### Try it
Word for word, retype each record shown below.

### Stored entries

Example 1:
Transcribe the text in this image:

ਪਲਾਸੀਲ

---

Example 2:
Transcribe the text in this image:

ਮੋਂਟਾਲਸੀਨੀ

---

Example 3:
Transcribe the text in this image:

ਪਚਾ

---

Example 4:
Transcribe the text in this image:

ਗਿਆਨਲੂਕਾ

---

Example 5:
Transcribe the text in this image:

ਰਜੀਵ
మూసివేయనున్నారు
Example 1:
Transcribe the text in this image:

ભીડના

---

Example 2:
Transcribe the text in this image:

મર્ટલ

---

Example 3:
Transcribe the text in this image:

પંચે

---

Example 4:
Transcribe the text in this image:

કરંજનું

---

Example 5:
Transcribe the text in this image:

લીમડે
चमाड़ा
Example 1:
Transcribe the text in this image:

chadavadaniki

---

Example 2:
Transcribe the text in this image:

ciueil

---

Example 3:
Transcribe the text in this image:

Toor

### Problem solution
Example 1:
Transcribe the text in this image:

ਪਲਾਸੀਲ

---

Example 2:
Transcribe the text in this image:

ਮੋਂਟਾਲਸੀਨੀ

---

Example 3:
Transcribe the text in this image:

ਪਚਾ

---

Example 4:
Transcribe the text in this image:

ਗਿਆਨਲੂਕਾ

---

Example 5:
Transcribe the text in this image:

ਰਜੀਵ
మూసివేయనున్నారు
Example 1:
Transcribe the text in this image:

ભીડના

---

Example 2:
Transcribe the text in this image:

મર્ટલ

---

Example 3:
Transcribe the text in this image:

પંચે

---

Example 4:
Transcribe the text in this image:

કરંજનું

---

Example 5:
Transcribe the text in this image:

લીમડે
चमाड़ा
Example 1:
Transcribe the text in this image:

chadavadaniki

---

Example 2:
Transcribe the text in this image:

ciueil

---

Example 3:
Transcribe the text in this image:

Toor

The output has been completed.